Природа наградила Гришку железным здоровьем. Гораздо позже журналисты подвели итог его скотской выносливости. В возрасте 50 лет он мог начать оргию с полудня, продолжая кутеж до 4 часов ночи; от блуда и пьянства заезжал прямо в церковь к заутрене, где простаивал на молитве до 8 утра; затем дома, отпившись чаем, Гришка как ни в чем не бывало до 2 часов дня принимал просителей, говорил по телефону и устраивал разные аферы, потом набирал дам и шел с ними в баню, а из бани катил в загородный ресторан, где повторял ночь предыдущую. Никакой нормальный человек не мог бы вынести подобного режима… Картавцеву — после битья — Гришка пригрозил:
— Погодь, я тебе этого не забуду — исплачешься…
— Отомстил жестоко: растлил дочку Картавцева, а потом видели, как его невестка на сеновал к Гришке бегала. Скоро с выгона пропали две лошади Картавцева, который приметил, что Гришка их намедни оглядывал. Картавцев кинулся к Гришкиной избе, Гришка вышел на крылечко, притворно зевая, будто спал:
— Ну, что тебе? На ча мне сдались твои кобылы? Картавцев заплакал злыми слезами, рухнул в ноги.
— Гриша, — взмолился он, — ты с меня свое уже взял, уже помял баб в дому моем… Верни лошадушек. Погибну ведь!
— Иди отседова, покель ноги держат, — отвечал Гришка…
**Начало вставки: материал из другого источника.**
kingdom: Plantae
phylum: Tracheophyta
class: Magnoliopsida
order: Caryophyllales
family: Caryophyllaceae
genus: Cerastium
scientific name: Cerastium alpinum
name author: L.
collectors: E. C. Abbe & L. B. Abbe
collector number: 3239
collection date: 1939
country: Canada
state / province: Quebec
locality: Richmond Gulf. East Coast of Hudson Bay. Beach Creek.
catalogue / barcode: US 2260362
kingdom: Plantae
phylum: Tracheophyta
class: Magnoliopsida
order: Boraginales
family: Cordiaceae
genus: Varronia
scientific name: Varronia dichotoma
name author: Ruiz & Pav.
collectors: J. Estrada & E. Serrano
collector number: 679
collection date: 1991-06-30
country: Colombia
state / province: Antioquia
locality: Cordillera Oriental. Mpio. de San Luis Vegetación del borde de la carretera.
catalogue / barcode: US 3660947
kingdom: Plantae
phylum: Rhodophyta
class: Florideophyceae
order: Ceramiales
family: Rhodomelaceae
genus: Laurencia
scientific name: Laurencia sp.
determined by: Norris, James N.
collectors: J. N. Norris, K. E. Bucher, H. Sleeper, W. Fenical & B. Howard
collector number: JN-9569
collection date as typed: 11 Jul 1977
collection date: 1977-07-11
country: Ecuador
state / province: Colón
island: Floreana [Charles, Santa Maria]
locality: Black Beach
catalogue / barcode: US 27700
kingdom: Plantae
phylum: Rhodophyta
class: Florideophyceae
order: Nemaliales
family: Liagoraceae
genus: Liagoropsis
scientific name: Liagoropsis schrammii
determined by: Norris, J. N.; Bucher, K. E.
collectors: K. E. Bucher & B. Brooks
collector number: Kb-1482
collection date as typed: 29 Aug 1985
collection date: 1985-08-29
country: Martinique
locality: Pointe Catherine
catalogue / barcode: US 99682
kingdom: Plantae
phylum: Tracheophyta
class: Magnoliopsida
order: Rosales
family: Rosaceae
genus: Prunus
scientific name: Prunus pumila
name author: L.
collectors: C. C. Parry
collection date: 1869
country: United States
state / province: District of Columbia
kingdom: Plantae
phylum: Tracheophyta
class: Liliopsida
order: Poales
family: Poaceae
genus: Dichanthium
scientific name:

Никогда того на селе не водилось, а тут стали девки рожать, будто их ветром надувало, и, боясь позору, подкидывали младенцев в дома к бездетным.
С опросу выяснилось — Гришкина работа! «За такое надо учить», — и стали мужики зверски калечить Григория за блуд с их женами, дочерьми и сестрами, но Гришка вставал от побоев даже освеженный, будто в жаркий день искупался (сказалась в нем закалка конокрада). При этом еще и грозился:
— Бейте меня и далее, а я свое все равно возьму!
За мерзкие дела прозвали Гришку на селе РАСПУТИНЫМ, и это имя столь крепко прилепилось к нему, что уже не отдерешь. Исправник Казимиров, объезжая свои дремучие владения, не пожелал учитывать Гришку под фамилией «Новых».
— Тогда валяй по-старому — Вилкиным.
— Какой же ты Вилкин? — хохотал исправник. — Вилкин — это от вилки, которой господа салаты кушают, а Распутин — от распутства. Я грамотней тебя, фамильные тонкости понимаю…
Крестьянская община села Покровского возбудила перед властями вопрос о высылке Распутина в Восточную Сибирь, но Гришка не стал ждать, когда его возьмут за шкирку. Он разулся и босиком тронулся в дальний путь, покидая село. На околице ему встретились бабы с граблями:
— Ты кудыть уцелился-то, Григорий? Вороватый взгляд и подлейший ответ:
— Да я далече… богу молиться. Мне и тятенька завещал, чтобы я Верхотурскую обитель посетил. Ох, грехи все, грехи наши…
Долог пеший путь из Тобольской губернии до Пермской, где затаился в лесах монастырь. Много месяцев о Распутине не было ни слуху ни духу. А потом явился… но в каком виде! Шел полураздетый, без шапки, длинные волосы совсем закрывали лицо. Никого не узнавая, размахивал руками и все время пел нечто духовное. В церкви дико озирался по сторонам и вдруг ни с того ни с сего начинал сипло голосить псалмы… Кажется, что в период богомолья Распутин повстречался с людьми, которые очень сильно подействовали на его кривобокую психику. Вел он себя странно. Движения стали беспокойны и порывисты, он ходил по селу, часто приседая, потирал руки. Речь иногда делалась бессвязным набором слов. А после нервного возбуждения наступала глухая, замкнутая депрессия… Вернувшись из Верхотурья, Распутин был явно ненормальным, потом он вроде оправился, и здесь летописцы отмечают страшный взрыв чувственности, словно нечистая сила поселила в нем беса блудного! Но грубую животную похоть Гришка неизменно облекал в формы богоугодничества — этим он невольно закладывал первый камень в фундамент будущей «распутинщины».